I also flattened the documents. The first version of the query has a data. prefix in the field names, which reflects the structure of the complete index – but we don’t need that to reproduce the error.

By running this script repeatedly with both Docker images, I could see the error occurring on 8.4.2 and not 8.4.1. I tried some other changes to shrink the data set further, like halving the number of documents – but they made the error intermittent, and it was already pretty small.

This is when I stopped and started writing up an issue on the Elasticsearch repo.

It’s never that simple

This write-up makes it seem like a much more deliberate and intentional process than it actually was. Debugging isn’t linear – there are always false starts and wrong guesses between you and the solution. Experience helps – every time I debug a tricky problem, I spot the dead ends more quickly, but I’ll never avoid them entirely.

The artificial nature of this post aside, there are some useful lessons here:

Fast feedback loops are incredibly helpful.
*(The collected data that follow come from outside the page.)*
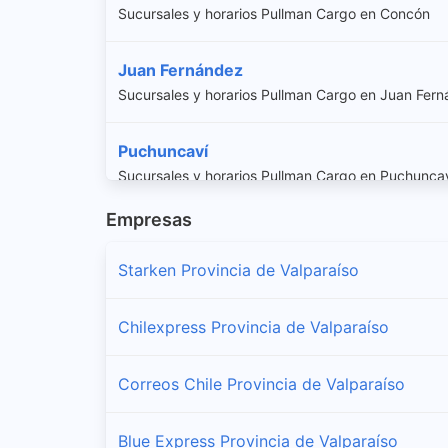
Sucursales y horarios Pullman Cargo en Concón
Juan Fernández
Sucursales y horarios Pullman Cargo en Juan Fer
Puchuncaví
Sucursales y horarios Pullman Cargo en Puchunca
Empresas
Quintero
Sucursales y horarios Pullman Cargo en Quintero
Starken Provincia de Valparaíso
Valparaíso
Chilexpress Provincia de Valparaíso
Sucursales y horarios Pullman Cargo en Valparaíso
Correos Chile Provincia de Valparaíso
Viña Del Mar
Sucursales y horarios Pullman Cargo en Viña Del 
Blue Express Provincia de Valparaíso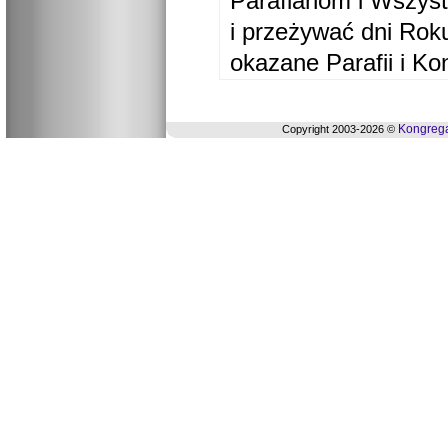
Parafianom i Wszyst
i przeżywać dni Ro
okazane Parafii i Ko
Kongrega
Copyright 2003-2026 ©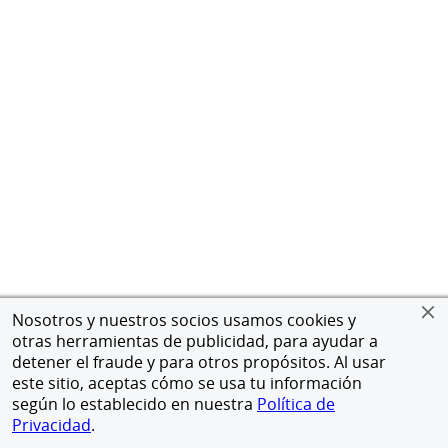
Nosotros y nuestros socios usamos cookies y
otras herramientas de publicidad, para ayudar a
detener el fraude y para otros propósitos. Al usar
este sitio, aceptas cómo se usa tu información
según lo establecido en nuestra
Política de
Privacidad
.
Once I had the final Python script, I was able to move quickly – I’d make a change, kick off a run, and have an answer within a minute. I could even run multiple experiments simultaneously, to get more data.
Always look for ways to make it easier to debug next time. On this occasion, it was tricky to trace the error from the front-end web app to the catalogue API. That’s the sort of thing we might do again, so I improved the logging in that part of the code.
Good communication saves time: I should have opened an Elasticsearch issue sooner. “I’ve found a bug, I’m working on a repro.” It would have avoided duplication of effort, both from me and the other Elastic engineers I didn’t know were already looking at this bug.

More broadly, take this as a case study in writing useful test cases: find a reproducible error, delete something, see if the error reproduces. Repeat until there’s nothing left to delete.

Admittedly, step 1 is often the hard bit, and I got lucky to land on a reproducible error so quickly. Even so, I’m proud of the bug report I was able to write. I think it’s clear, it contains useful information, and my example made it easy to track down the faulty code.

This was fun. I don’t often get a chance to do deep debugging, especially in an unfamiliar system – it’s nice to know I can still manage when the need arises.